Registered: 1111231301 Posts: 11
Reply with quote #1
I've been told by some that corny kegs don't need to be primed at all.. Others advocate a 1/4 cup priming sugar for a 5-gallon keg. Promash even calls for 3/4 of a cup for most 5-gallon batches.
I've done it both ways- the non-primed kegs seem to take longer to condition or become drinkable. There were times I thought the 3/4 cup was too much judging by the amount of foaming taking place. I have some Pale Ale I'm kegging Tuesday. I'll likely experiemnt with 1/4 cup of priming sugar at that time. So let's hear your thoughts on priming sugar in corny kegs.. Yeay or Nay??

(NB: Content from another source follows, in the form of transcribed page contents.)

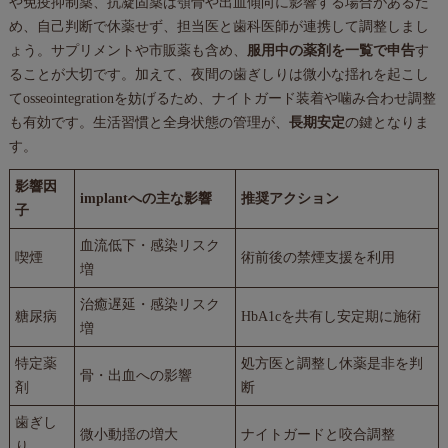
や免疫抑制薬、抗凝固薬は顎骨や出血傾向に影響する場合があるた
め、自己判断で休薬せず、担当医と歯科医師が連携して調整しまし
ょう。サプリメントや市販薬も含め、
服用中の薬剤を一覧で申告
す
ることが大切です。加えて、夜間の歯ぎしりは微小な揺れを起こし
てosseointegrationを妨げるため、ナイトガード装着や噛み合わせ調整
も有効です。生活習慣と全身状態の管理が、
長期安定
の鍵となりま
す。
影響因
implantへの主な影響
推奨アクション
子
血流低下・感染リスク
喫煙
術前後の禁煙支援を利用
増
治癒遅延・感染リスク
糖尿病
HbA1cを共有し安定期に施術
増
特定薬
処方医と調整し休薬是非を判
骨・出血への影響
剤
断
歯ぎし
微小動揺の増大
ナイトガードと咬合調整
り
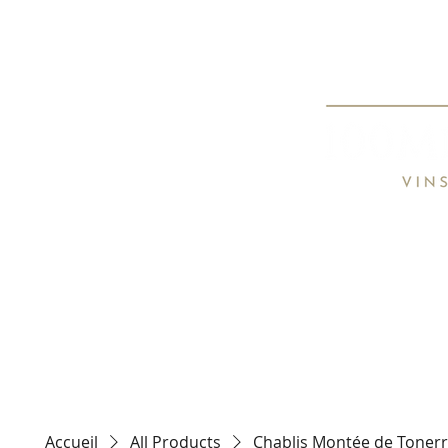
Spécialiste de
Specialist o
HOME
TARIFS / PRICE LIST
CON
Accueil
All Products
Chablis Montée de Tonerr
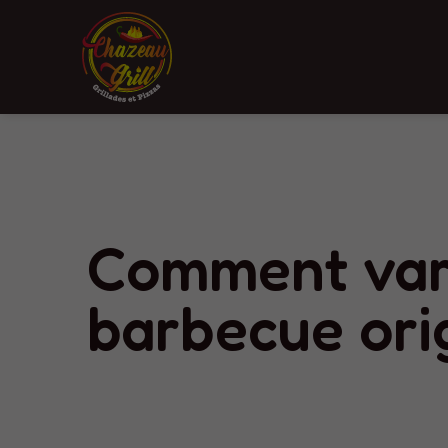
Comment vari
barbecue orig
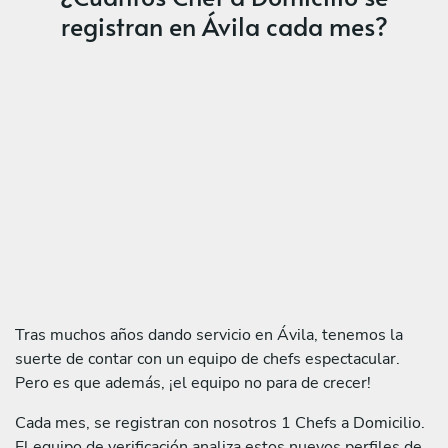
registran en Ávila cada mes?
Tras muchos años dando servicio en Ávila, tenemos la
suerte de contar con un equipo de chefs espectacular.
Pero es que además, ¡el equipo no para de crecer!
Cada mes, se registran con nosotros 1 Chefs a Domicilio.
El equipo de verificación analiza estos nuevos perfiles de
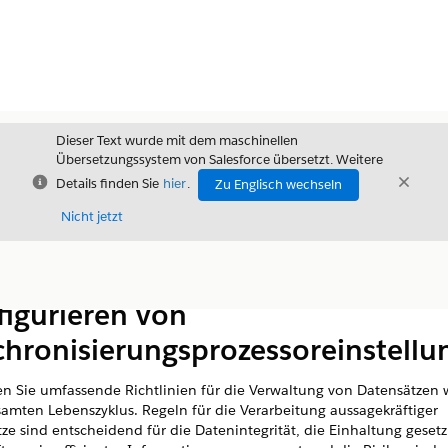
Dieser Text wurde mit dem maschinellen
Übersetzungssystem von Salesforce übersetzt. Weitere
Schließen
Schli
Details finden Sie
hier
.
Zu Englisch wechseln
Schließ
Nicht jetzt
Inhalt
Inhalt anzeigen
figurieren von
chronisierungsprozessoreinstellu
en Sie umfassende Richtlinien für die Verwaltung von Datensätzen
samten Lebenszyklus. Regeln für die Verarbeitung aussagekräftiger
ze sind entscheidend für die Datenintegrität, die Einhaltung gesetz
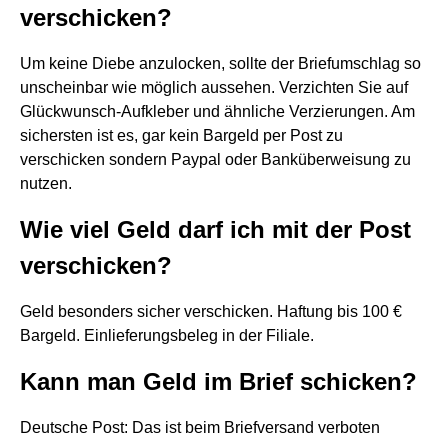
verschicken?
Um keine Diebe anzulocken, sollte der Briefumschlag so
unscheinbar wie möglich aussehen. Verzichten Sie auf
Glückwunsch-Aufkleber und ähnliche Verzierungen. Am
sichersten ist es, gar kein Bargeld per Post zu
verschicken sondern Paypal oder Banküberweisung zu
nutzen.
Wie viel Geld darf ich mit der Post
verschicken?
Geld besonders sicher verschicken. Haftung bis 100 €
Bargeld. Einlieferungsbeleg in der Filiale.
Kann man Geld im Brief schicken?
Deutsche Post: Das ist beim Briefversand verboten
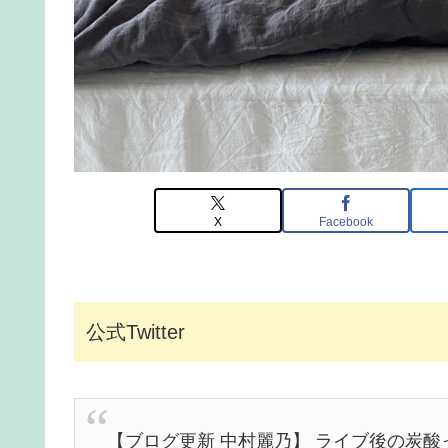
X
Facebook
公式Twitter
【ブログ更新 中村麗乃】 ライブ後の炭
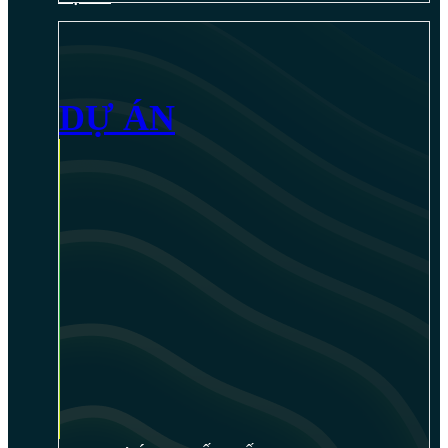
DỰ ÁN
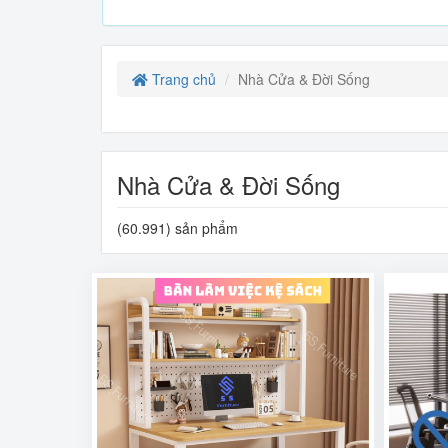
Trang chủ
Nhà Cửa & Đời Sống
Nhà Cửa & Đời Sống
(60.991) sản phẩm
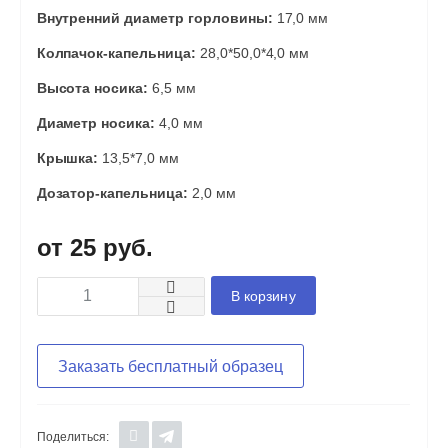
Внутренний диаметр горловины:
17,0 мм
Колпачок-капельница:
28,0*50,0*4,0 мм
Высота носика:
6,5 мм
Диаметр носика:
4,0 мм
Крышка:
13,5*7,0 мм
Дозатор-капельница:
2,0 мм
25 руб.
В корзину
Заказать бесплатный образец
Поделиться:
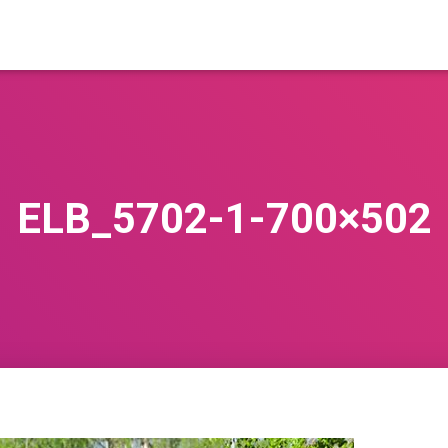
ELB_5702-1-700×502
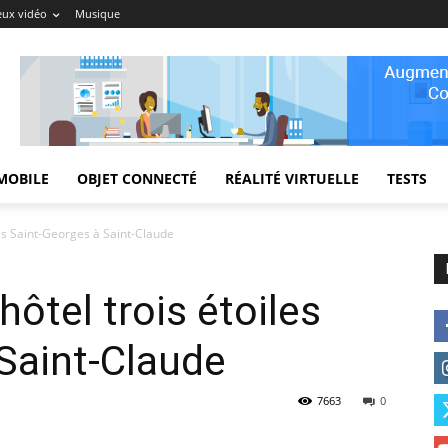
eux vidéo
Musique
MOBILE
OBJET CONNECTÉ
RÉALITÉ VIRTUELLE
TESTS
les Saint-Georges à Saint-Claude
hôtel trois étoiles
Saint-Claude
7663
0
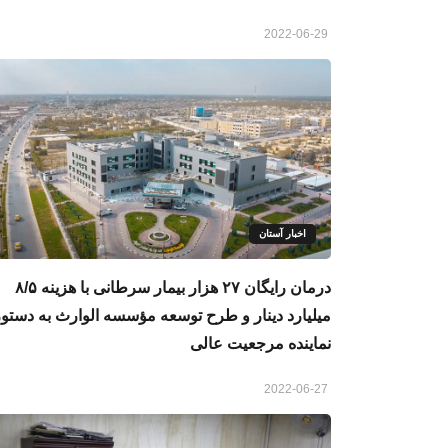
2022-06-29
اخبار آستان
درمان رایگان ۲۷ هزار بیمار سرطانی با هزینه‌ ۸/۵
میلیارد دینار و طرح توسعه مؤسسه الوارث به دستور
نماینده مرجعیت عالی
2022-06-27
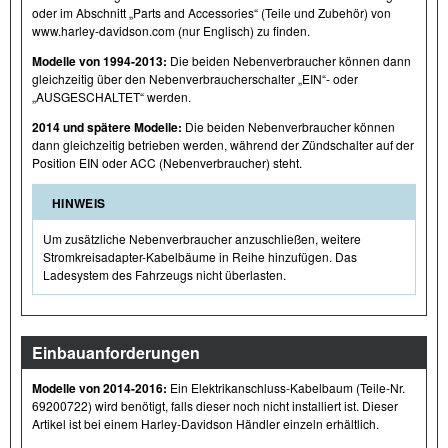
oder im Abschnitt „Parts and Accessories“ (Teile und Zubehör) von
www.harley-davidson.com (nur Englisch) zu finden.
Modelle von 1994-2013:
Die beiden Nebenverbraucher können dann
gleichzeitig über den Nebenverbraucherschalter „EIN“- oder
„AUSGESCHALTET“ werden.
2014 und spätere Modelle:
Die beiden Nebenverbraucher können
dann gleichzeitig betrieben werden, während der Zündschalter auf der
Position EIN oder ACC (Nebenverbraucher) steht.
HINWEIS
Um zusätzliche Nebenverbraucher anzuschließen, weitere
Stromkreisadapter-Kabelbäume in Reihe hinzufügen. Das
Ladesystem des Fahrzeugs nicht überlasten.
Einbauanforderungen
Modelle von 2014-2016:
Ein Elektrikanschluss-Kabelbaum (Teile-Nr.
69200722) wird benötigt, falls dieser noch nicht installiert ist. Dieser
Artikel ist bei einem Harley-Davidson Händler einzeln erhältlich.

Registered: 1154474252 Posts: 4
Reply with quote #2
I would not reccomend this as you restart fermentation and get hard to clean growth in your long corni keg tube. I used to ferment in cornis and ended up with hard to find contamination/phenolics.
Registered: 1176161762 Posts: 1
Reply with quote #3
I dont claim to be an expert, or particularly experienced with kegging...but my brew supplier <Doug of Just Brew It in Fayetteville, GA> recommended that I do so. Rather than natually carbonate the batch, my plan was to force carbonate. I've done it several times now with nothing but positive results.
Registered: 1182721472 Posts: 2
Reply with quote #4
The terms "natural" and "force" are often misunderstood. CO2 is CO2 no mater what the source. And whether you use CO2 from a tank or let yeast and sugar in a sealed container carbonate your beer makes no difference.
As for using priming sugar in corny kegs... there really is no reason to unless you are dispensing by some means other than a tank of CO2.